Onu kitap servisinde ağırlamış, uzun sohbetlerde bulunmuş, Üstad Bediüzzaman’la ilgili hatıralarını pür merak ve iştiyakla dinlemiştik.

Kendisi de şevk ve heyecanla anlatıyordu, 1953 senesinde Emirdağ’da görüp yaşadıklarını.

İşte, bize anlattıklarının bir özeti:

“Biz o tarihte askerî görev icabı Eskişehir’deydik. Komşularımızdan biri Emirdağlıydı. Aramız çok iyiydi. Kardeş gibiydik. Bir gün bize Emirdağ’da bir düğünleri olduğunu söyledi. Bir otobüs dolusu ‘düğün alayı’ ile yola çıktık.

“Otobüste, koyu Halk Partili kimseler de vardı. Bir ara baktım, sözü Bediüzzaman Hazretlerine getirip o muhterem zâtı da tenkide başladılar, hatta çok galiz ifadelerde onu karalamaya çalıştılar.

“Bir noktadan sonra dayanamadım ve konuya müdahil oldum. Dedim ki: Beyler! Siz Bediüzzaman’ı sevmeyebilirsiniz. Ona düşman da olabilirsiniz. Fakat, ona bu şekilde hakaret etmeye hakkınız yok. Bu yaptığınız çok ayıp. Bırakın Müslümanlığa, insanlığa sığmaz. Lütfen hakaret etmeden konuşun…’

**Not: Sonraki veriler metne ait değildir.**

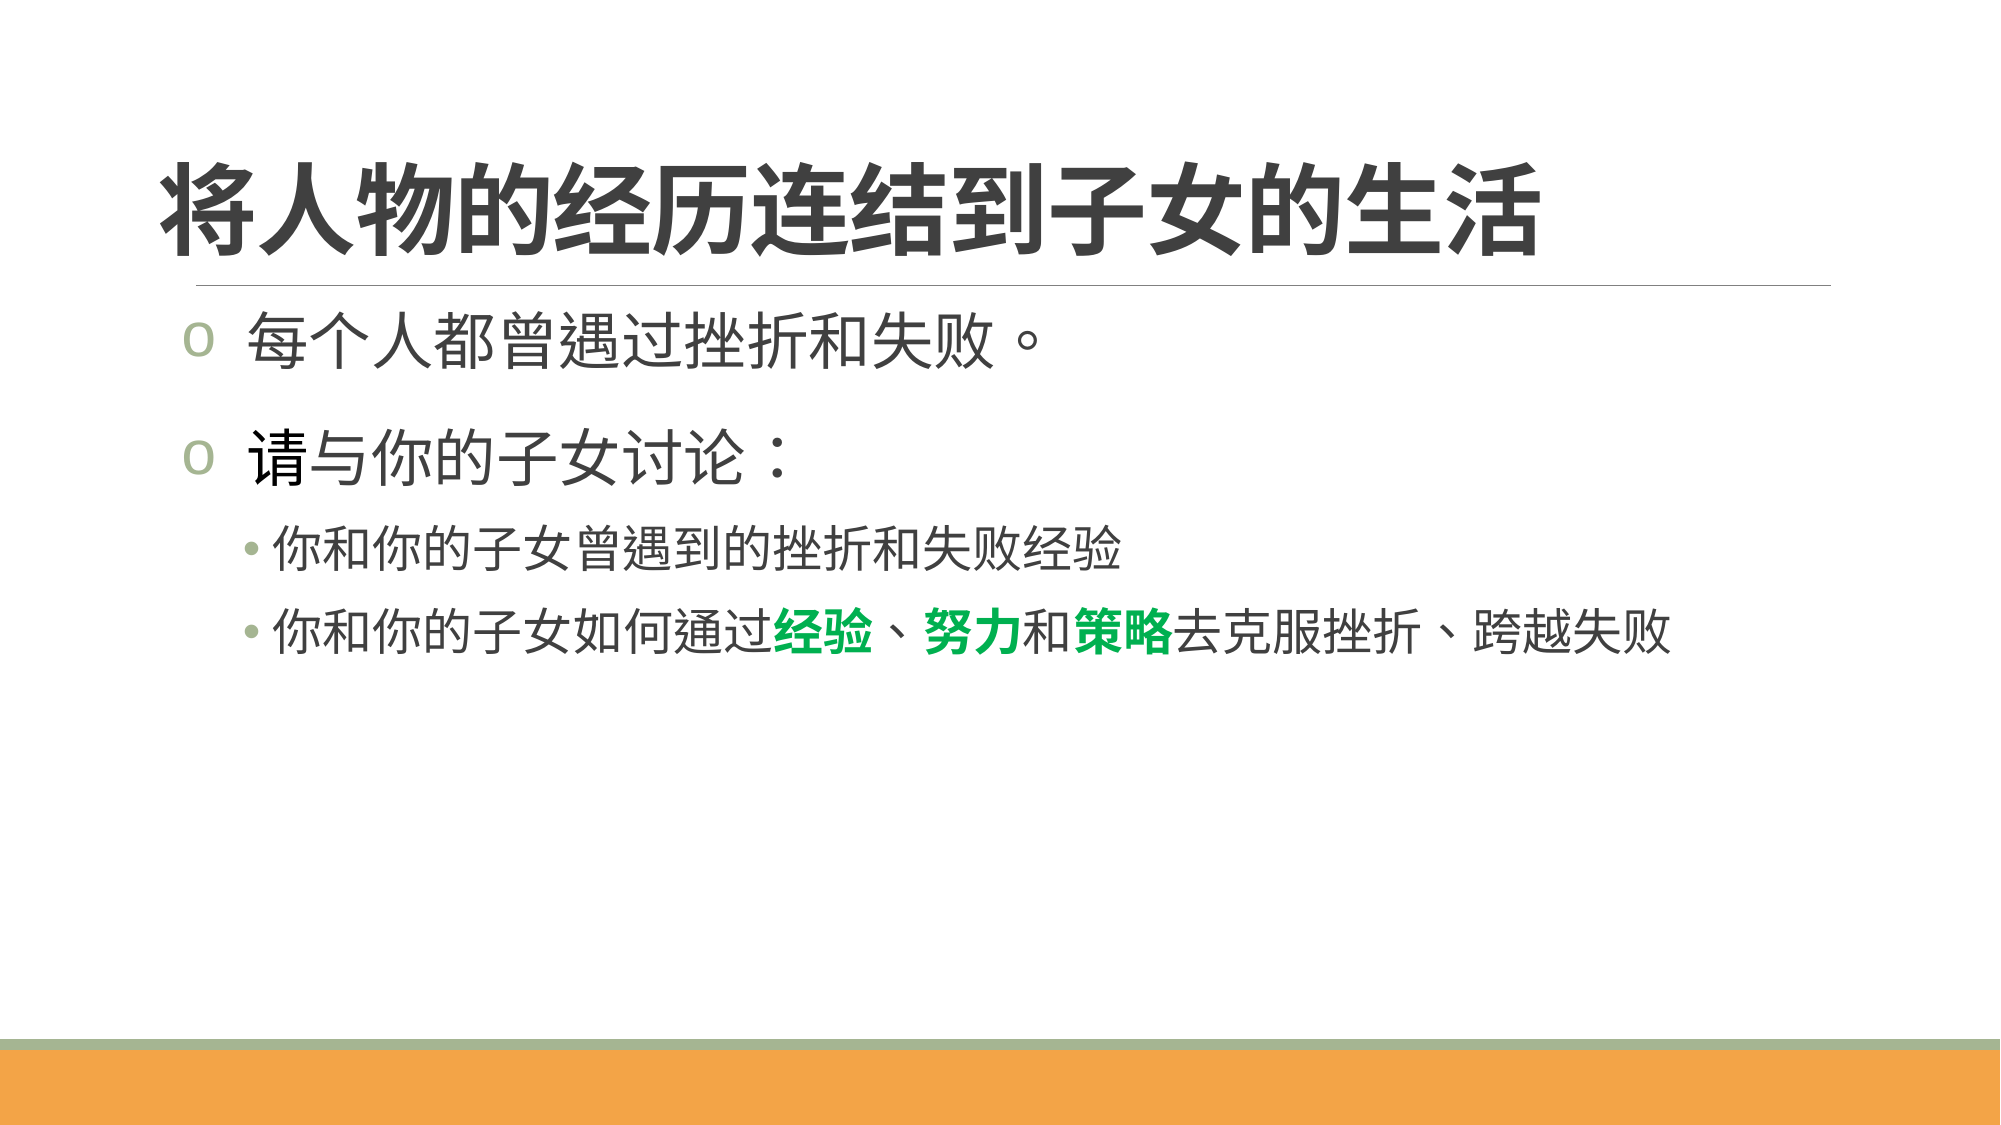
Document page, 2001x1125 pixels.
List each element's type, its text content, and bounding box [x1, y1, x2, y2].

list 每个人都曾遇过挫折和失败。 请与你的子女讨论： 你和你的子女曾遇到的挫折和失败经验 你和你的子女如何通过经验、努力和策略去克服挫折、跨越失败 [180, 302, 1830, 994]
title 将人物的经历连结到子女的生活 [142, 37, 1868, 276]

“Neyse, Emirdağ’a vardık. Düğün merasimi yapıldı, kalabalık dağıldı. Bu arada belediye başkanı ile ilçe jandarma komutanı kasabanın içinde misafirleri gezdirmek istediler. Birlikte çıktık, çarşıyı dolaşıyoruz.

“Bir ara belediye reisi, çarşı ortasında meydana nazır bir evin kapısı önünde durdu ve ‘Burada muhterem bir zât kalıyor. Gelmişken, onu da ziyaret edin, hayır duâsını alıp öyle gidin’ dedi.

“Evin kapısının önünde bir genç duruyordu. Reis efendi, ona şunları söyledi: ‘Eskişehir’den gelen kıymetli misafirlerimiz var. Müsaadeleri varsa, Üstad’ı ziyaret etmek istiyorlar.’

“İsim listesini bir kâğıda yazan genç, içeri girdi, bir müddet sonra çıka geldi ve yarı üzgün bir şekilde şunu söyledi: ‘Üstadımızın hepinize selâmı var. Sizlere duâ ediyor, duâlarınızı bekliyor. Aynen ziyaret etmiş gibi kabul ediyor. Ancak, hâli müsaade etmediği için kalabalıklarla görüşemiyor, ziyaretçi kabul etmiyor.’

“Fakat, ne hikmetse, o genç biraz sonra elindeki ziyaretçi listesine baktı ve ‘Mustafa Sevilen Bey kimdir?’ diye sordu. Bir anda çarpılmış gibi etkilendik ve hemen kendimi toparlayıp ‘Benim’ dedim. Genç, ‘Üstadımız sizi istiyor, sadece sizinle görüşebileceğini söylüyor’ dedi.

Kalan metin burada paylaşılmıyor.